Task directions: Check each line of the entries below for the word "bottle", and copy the lines that have it.

(Before-and-after object listings)
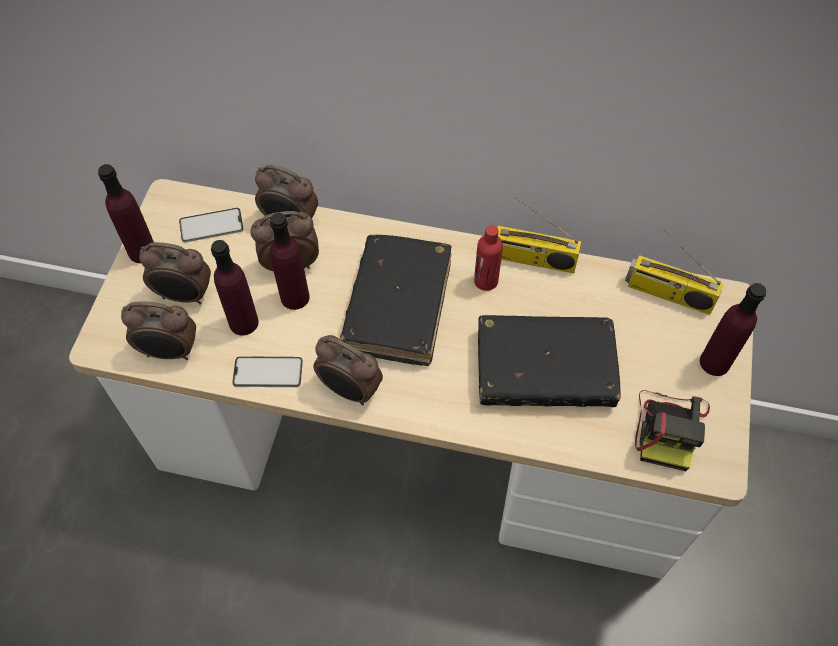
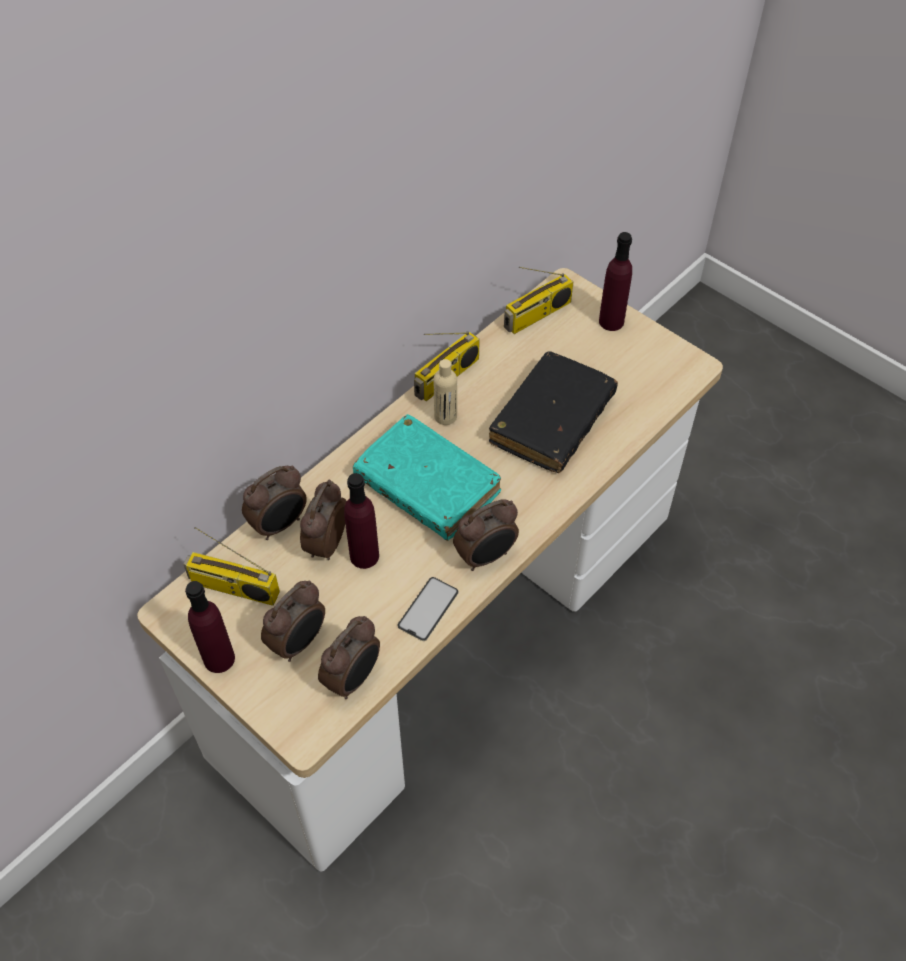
camera: 60 degrees left, 5 degrees down
phone [179,208,244,243] -> radio [183,527,280,606]
purple bottle [211,240,259,336] -> none
black book [340,235,452,366] -> turquoise book [353,414,501,541]
red bottle [474,225,503,291] -> beige bottle [434,359,457,425]
camera [635,390,710,471] -> none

Exercise output:
purple bottle [211,240,259,336] -> none
red bottle [474,225,503,291] -> beige bottle [434,359,457,425]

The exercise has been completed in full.